Transcribed page contents
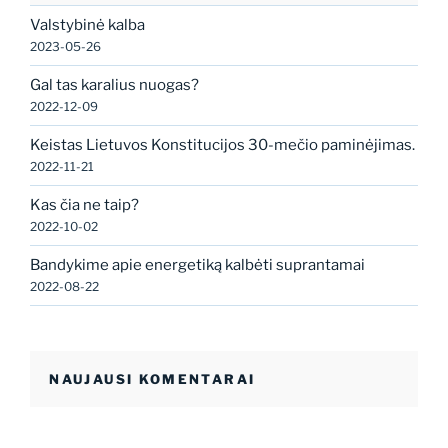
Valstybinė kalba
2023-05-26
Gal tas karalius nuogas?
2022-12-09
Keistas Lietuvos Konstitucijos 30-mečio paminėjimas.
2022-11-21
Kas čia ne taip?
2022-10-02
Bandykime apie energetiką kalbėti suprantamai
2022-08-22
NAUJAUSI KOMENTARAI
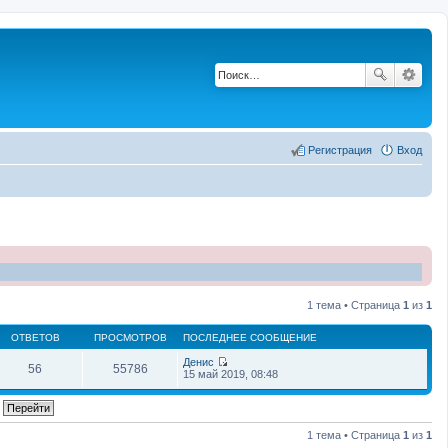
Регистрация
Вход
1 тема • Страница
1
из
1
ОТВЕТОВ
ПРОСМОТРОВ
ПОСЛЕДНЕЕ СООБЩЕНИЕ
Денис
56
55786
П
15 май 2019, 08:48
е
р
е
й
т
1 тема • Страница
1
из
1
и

DIRECTIVE. Restate every record above word for word, without images.

TASK ANSWER.
Valstybinė kalba
2023-05-26
Gal tas karalius nuogas?
2022-12-09
Keistas Lietuvos Konstitucijos 30-mečio paminėjimas.
2022-11-21
Kas čia ne taip?
2022-10-02
Bandykime apie energetiką kalbėti suprantamai
2022-08-22
NAUJAUSI KOMENTARAI
Регистрация
Вход
1 тема • Страница
1
из
1
ОТВЕТОВ
ПРОСМОТРОВ
ПОСЛЕДНЕЕ СООБЩЕНИЕ
Денис
56
55786
П
15 май 2019, 08:48
е
р
е
й
т
1 тема • Страница
1
из
1
и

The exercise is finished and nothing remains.